No entanto, quer a formação, quer o scouting, servem o mesmo propósito: dotar o Sporting de melhores jogadores e, por inerência, de melhores condições competitivas e potencial de realização de mais valias, no futuro. Sendo qualquer uma das abordagens legítima (os resultados das opções acabam por as validar ou não), não deixa de ser elementar juntar-lhe o bom senso das decisões tomadas. No fundo, o Sporting deve formar e procurar o tipo de atleta de que precisa para o seu plantel principal, seguindo uma linha estratégica que vise competitiva imediata, ao mesmo tempo que vai alimentando o plantel com elementos que assegurem essa mesma ambição, na eventualidade de algum elemento nuclear sair. Sempre que o mercado nos apresente uma oportunidade vantajosa, de contratar alguém de inegável valor por um preço que possamos pagar, deveremos enriquecer o nosso plantel e potenciar os elementos jovens, que dele façam parte, porque apostar na formação não é incompatível com a contratação de atletas experientes e de qualidade. Pelo contrário, formação e mercado devem ser complementares, não tendo o foco que estar maioritariamente num lado ou no outro, mas sim em equilibrar o peso de cada uma dessas valências, na busca do melhor equilíbrio custo/qualidade no reforço da nossa competitividade.

Idealmente, o Sporting de 2015/16 deveria ser reforçado com Bruno Fernandes, Acuña e Mathieu. Naquele momento, foi necessário vender João Mário e Slimani por valores históricos, com o objectivo de alavancar as vertentes financeira e desportiva. Mas caminhava-se para o ponto em que o Sporting não teria que vender para contratar, por contratar. Estávamos perto do momento em que o Sporting podia vender por bom dinheiro ou decidir não vender, conseguindo, ainda assim, reforçar o seu potencial desportivo.

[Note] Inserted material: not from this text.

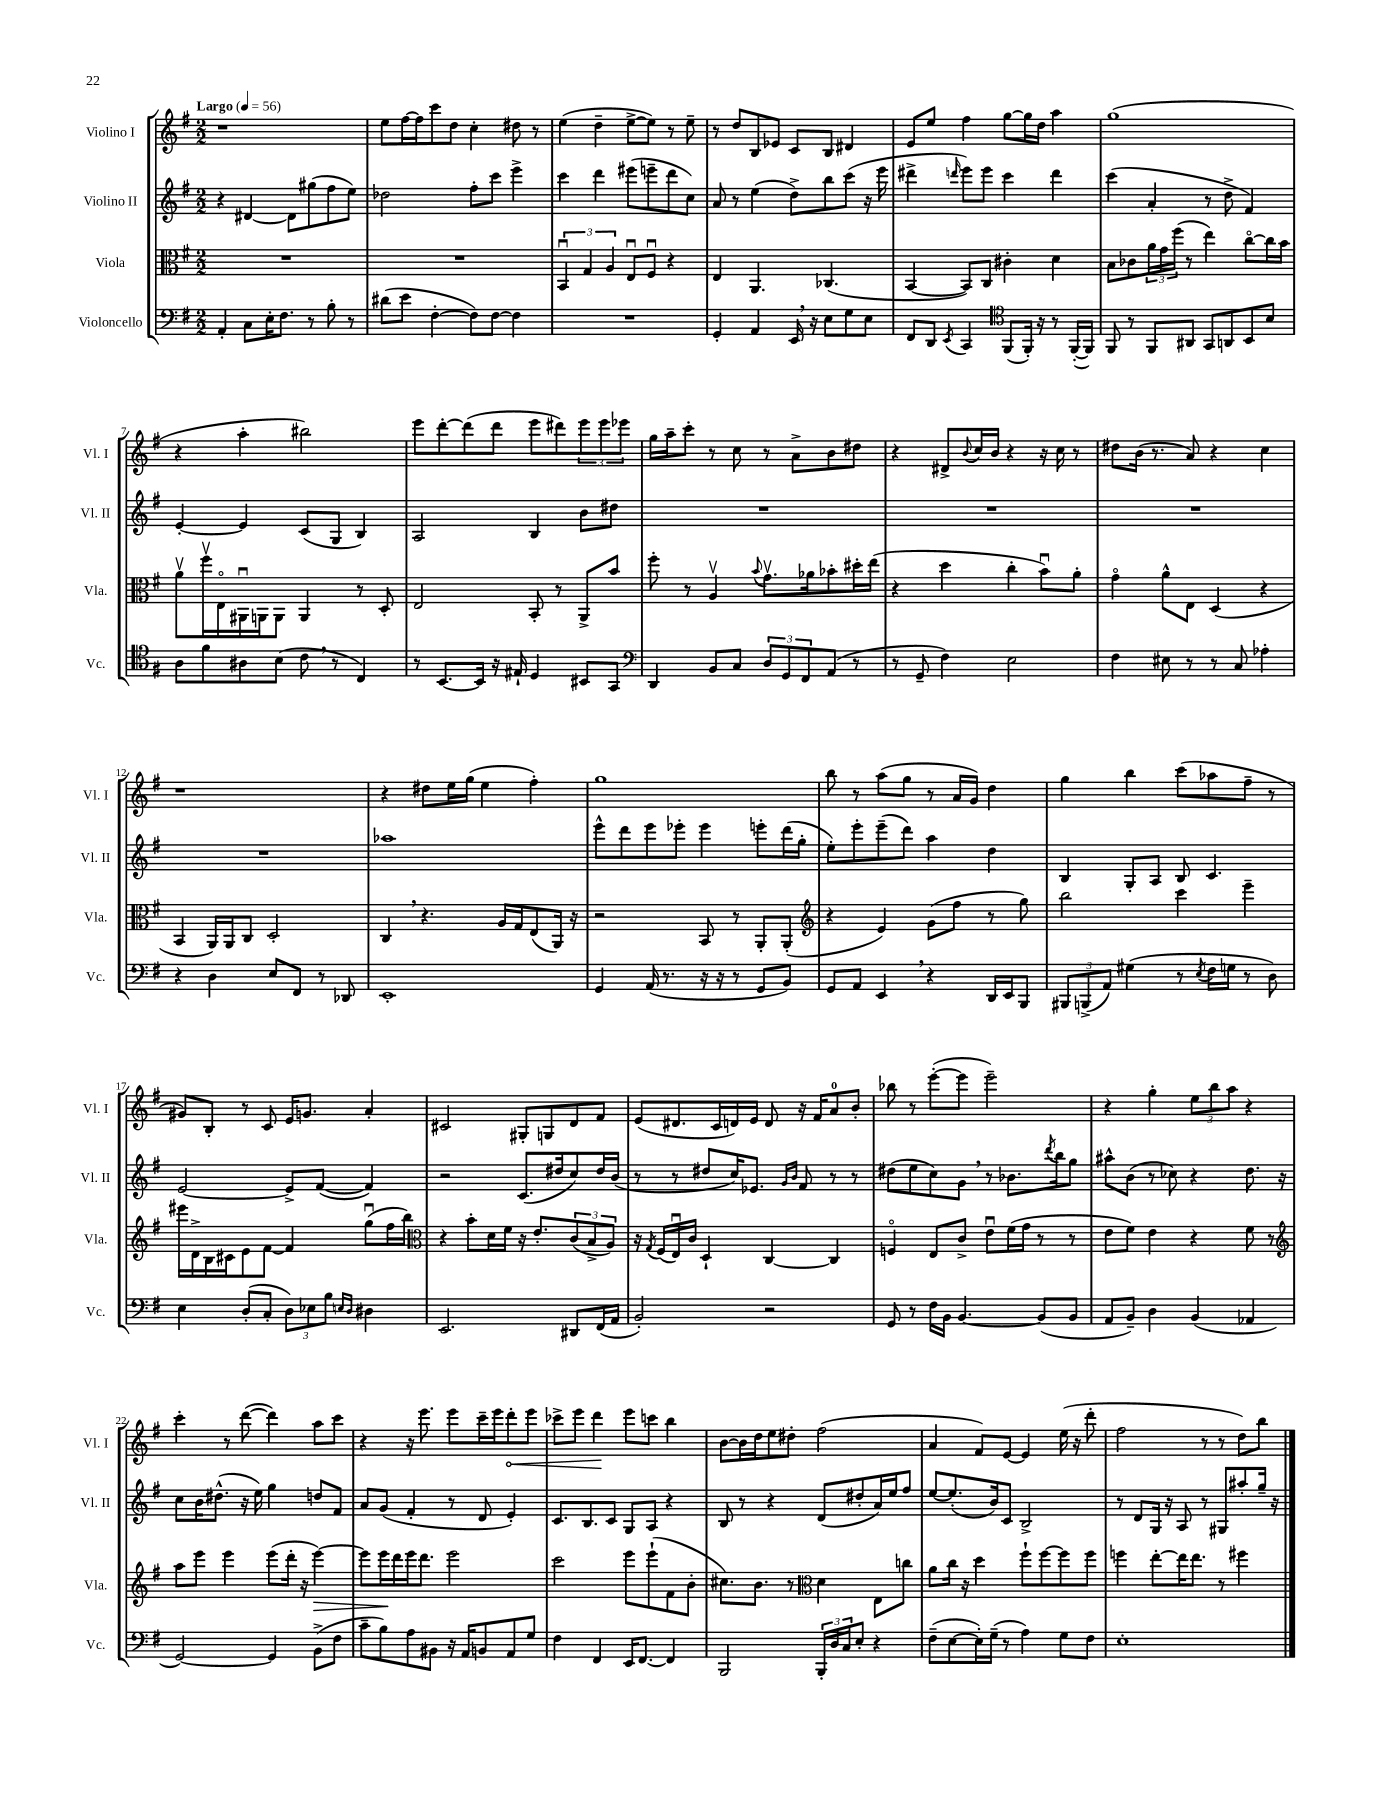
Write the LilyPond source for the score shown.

Infelizmente, estamos hoje longe desse momento. Perderam-se anos decisivos, que levarão tempo até se poderem vivenciar. E esse tempo está intimamente ligado ao bom senso que seja possível pôr nas decisões tomadas para o futebol.

A ideia que quero passar é que a formação e o scouting não são matérias de circunstância. São questões estratégicas de gestão desportiva. São ferramentas ao dispôr dos nossos gestores, que devem ser usadas em função da qualidade/vantagem que tragam ao futebol jogado.

O autor escreve de acordo com a antiga ortografia.